Die allgemein als Corona-Krisenverlierer geltenden Aktien aus dem Luftfahrtsektor stiegen indes besonders deutlich. Im Dax nahmen die Titel des Triebwerksherstellers MTU mit plus 5,5 Prozent die Spitze ein. Im MDax waren der Flugzeugbauer Airbus mit plus 5,1 Prozent, der Flughafenbetreiber Fraport mit plus 5,3 Prozent und die Fluggesellschaft Lufthansa mit plus 5,6 Prozent die besten Werte. Dagegen hatten diesmal die Krisengewinner das Nachsehen: Die Papiere des Kochboxenversenders Hellofresh etwa verloren 1,2 Prozent. Teamviewer sanken am MDax-Ende um 2,0 Prozent und Shop Apotheke verloren 1,2 Prozent.

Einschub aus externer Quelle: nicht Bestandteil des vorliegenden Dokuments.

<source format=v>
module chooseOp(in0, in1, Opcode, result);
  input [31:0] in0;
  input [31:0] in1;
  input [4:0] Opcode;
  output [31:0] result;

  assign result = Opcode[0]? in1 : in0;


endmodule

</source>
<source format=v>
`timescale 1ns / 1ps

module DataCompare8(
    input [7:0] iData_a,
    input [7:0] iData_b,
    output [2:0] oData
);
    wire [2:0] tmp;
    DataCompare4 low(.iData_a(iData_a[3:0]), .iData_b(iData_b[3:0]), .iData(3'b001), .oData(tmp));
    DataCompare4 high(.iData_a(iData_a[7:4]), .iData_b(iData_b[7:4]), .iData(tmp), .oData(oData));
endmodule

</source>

Die Aktien des Stahlhändlers Klöckner & Co gewannen nach vorgelegten starken Quartalszahlen im SDax 2,9 Prozent, während Salzgitter ihre Gewinne wieder abgaben und 0,4 Prozent schwächer schlossen. Auslöser waren die konkretisierten Jahresziele des Stahlherstellers. «Jeder Bereich des Unternehmens außer Aurubis wird wahrscheinlich im negativen Bereich bleiben», kommentierte Analyst Christian Obst von der Baader Bank. Krones indes setzten nach vorgelegtem Quartalsbericht samt eines erfreulichen Auftragseingangs für den Abfüllanlagen-Hersteller ihre Kurserholung mit Schwung fort und beendeten den Handelstag gut drei Prozent höher.

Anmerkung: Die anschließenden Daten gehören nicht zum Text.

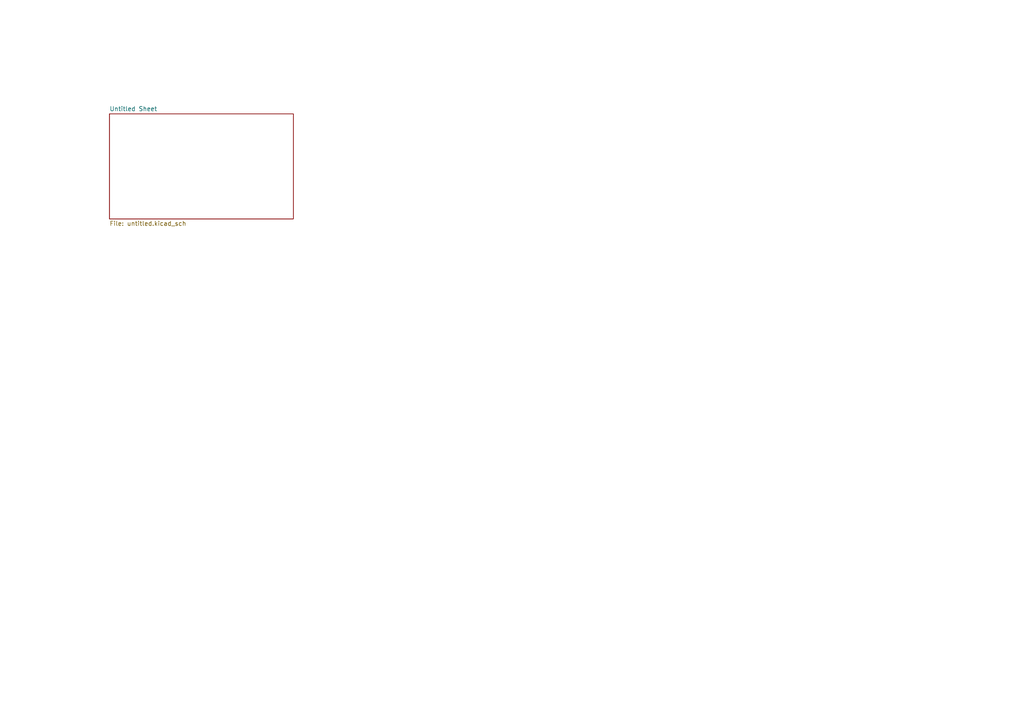
<source format=kicad_sch>
(kicad_sch
	(version 20250114)
	(generator "eeschema")
	(generator_version "9.0")
	(uuid "2162f80d-5bbc-406a-8824-9611d78b7103")
	(paper "A4")
	(lib_symbols)
	(sheet
		(at 31.75 33.02)
		(size 53.34 30.48)
		(exclude_from_sim no)
		(in_bom yes)
		(on_board yes)
		(dnp no)
		(fields_autoplaced yes)
		(stroke
			(width 0.1524)
			(type solid)
		)
		(fill
			(color 0 0 0 0.0000)
		)
		(uuid "c2dc28bb-1646-4c78-bcb4-fd13d6b2a414")
		(property "Sheetname" "Untitled Sheet"
			(at 31.75 32.3084 0)
			(effects
				(font
					(size 1.27 1.27)
				)
				(justify left bottom)
			)
		)
		(property "Sheetfile" "untitled.kicad_sch"
			(at 31.75 64.0846 0)
			(effects
				(font
					(size 1.27 1.27)
				)
				(justify left top)
			)
		)
		(instances
			(project "DDR4_DIMM"
				(path "/2162f80d-5bbc-406a-8824-9611d78b7103"
					(page "2")
				)
			)
		)
	)
	(sheet_instances
		(path "/"
			(page "1")
		)
	)
	(embedded_fonts no)
)

</source>
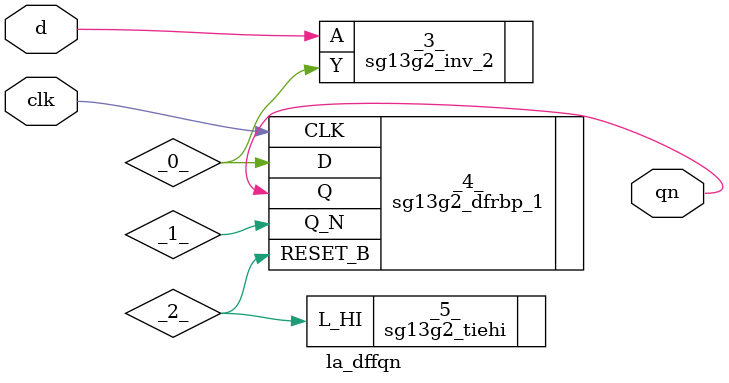
<source format=v>

/* Generated by Yosys 0.44 (git sha1 80ba43d26, g++ 11.4.0-1ubuntu1~22.04 -fPIC -O3) */

(* top =  1  *)
(* src = "generated" *)
(* keep_hierarchy *)
module la_dffqn (
    d,
    clk,
    qn
);
  (* src = "generated" *)
  wire _0_;
  (* unused_bits = "0" *)
  wire _1_;
  wire _2_;
  (* src = "generated" *)
  input clk;
  wire clk;
  (* src = "generated" *)
  input d;
  wire d;
  (* src = "generated" *)
  output qn;
  wire qn;
  sg13g2_inv_2 _3_ (
      .A(d),
      .Y(_0_)
  );
  (* src = "generated" *)
  sg13g2_dfrbp_1 _4_ (
      .CLK(clk),
      .D(_0_),
      .Q(qn),
      .Q_N(_1_),
      .RESET_B(_2_)
  );
  sg13g2_tiehi _5_ (.L_HI(_2_));
endmodule

</source>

Der Euro erholte sich etwas von seinen jüngsten Verlusten und wurde am frühen Abend mit 1,1731 US-Dollar gehandelt. Die Europäische Zentralbank setzte den Referenzkurs am Nachmittag auf 1,1702 (Montag: 1,1652) Dollar fest. Der Dollar kostete damit 0,8546 (0,8582) Euro. Am Rentenmarkt sank die Umlaufrendite von minus 0,62 Prozent am Vortag auf minus 0,63 Prozent. Der Rentenindex Rex stieg um 0,04 Prozent auf 146,54 Punkte. Der Bund-Future gab am Abend um 0,14 Prozent auf 176,00 Punkte nach.